Harry Potter and the Order of the Phoenix

You may or may not be aware that the final Harry Potter book is going to be published at any moment now, and that spoilers are nearly as prevalent as theories, recaps, final reworkings of relationship fanfics, and all-around general buzz. Potterdämmerung, they’re calling it. The fact that you are reading this right now puts you, on average, much more firmly in the “may” column, of course. I anticipate that the faint twinges that are accompanying me putting my thoughts together on the Order of the Phoenix movie are spare precursors beside what it’ll be like to have to review the actual new book.

And that’s before even taking into account that I really liked the movie. Sure, I had lowered expectations after the many shortcomings of the previous film. And sure, this book was even longer than the last one to try to shoehorn into the same amount of space. But either the adapter was much better or the book lent itself much better to compression, because this one worked as well as any of the previous volumes, possibly exceeding the high watermark of Prisoner of Azkaban. Luna Lovegood was note perfect, and Dolores Umbridge was nearly as unpleasant as I had imagined her. And the plot, though streamlined, hit upon all of the important themes and events.
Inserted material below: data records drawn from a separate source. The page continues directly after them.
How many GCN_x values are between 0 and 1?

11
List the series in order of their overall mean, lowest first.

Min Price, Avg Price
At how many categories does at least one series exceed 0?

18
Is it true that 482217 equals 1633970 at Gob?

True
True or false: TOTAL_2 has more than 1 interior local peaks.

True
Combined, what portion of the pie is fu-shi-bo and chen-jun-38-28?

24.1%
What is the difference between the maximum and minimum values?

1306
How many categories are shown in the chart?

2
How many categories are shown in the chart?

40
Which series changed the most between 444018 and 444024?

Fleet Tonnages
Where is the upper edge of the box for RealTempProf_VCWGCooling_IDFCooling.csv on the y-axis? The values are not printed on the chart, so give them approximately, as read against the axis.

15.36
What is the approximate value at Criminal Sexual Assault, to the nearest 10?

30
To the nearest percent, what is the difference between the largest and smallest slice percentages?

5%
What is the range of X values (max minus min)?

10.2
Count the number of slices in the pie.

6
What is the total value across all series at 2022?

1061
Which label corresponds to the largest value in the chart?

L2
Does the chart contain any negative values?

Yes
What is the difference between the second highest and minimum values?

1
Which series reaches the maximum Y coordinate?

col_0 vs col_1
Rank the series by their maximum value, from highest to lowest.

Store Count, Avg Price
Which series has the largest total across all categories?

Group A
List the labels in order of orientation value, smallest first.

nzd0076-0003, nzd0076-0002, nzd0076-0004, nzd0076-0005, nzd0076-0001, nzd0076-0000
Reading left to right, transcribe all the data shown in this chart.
Harry suffered all of his turbulent anger, angst, and teenage lust and then emerged from it into his first shaky steps toward leadership. The wizarding community at large dealt with its fear and denial and backlash at the messengers over Voldemort’s return. Voldemort started gathering his forces. And all in full technicolor glory!

Okay, it’s next to impossible to both describe what I liked about the movie and avoid spoilers, apparently. But it really did work. I know that stuff was left out (and I acknowledge that I haven’t read the book since its release), but there was nothing much that really stuck out as a tragedy to lose. Except maybe they could have spent an extra ten minutes or so in the climactic battle allowing the kids to show their stuff a little more and to show off the Department of Mysteries in more of its glory. And possibly either not included Kreacher the house elf, or else given him more to do. But I have a suspicion he was present so that he can do something more relevant in the next movie that I’ve currently forgotten about, which would make that part basically okay, in the grand scheme of things.

One thought on “Harry Potter and the Order of the Phoenix

  1. Chris Post author

    I forgot to mention: they could have handled the Sybil Trelawney storyline better than they did. Well, a lot better. It was basically dropped, when only another 20 seconds of expository footage at the end would have done wonders towards tying it all together.

    So that’s probably in the con column as well, then.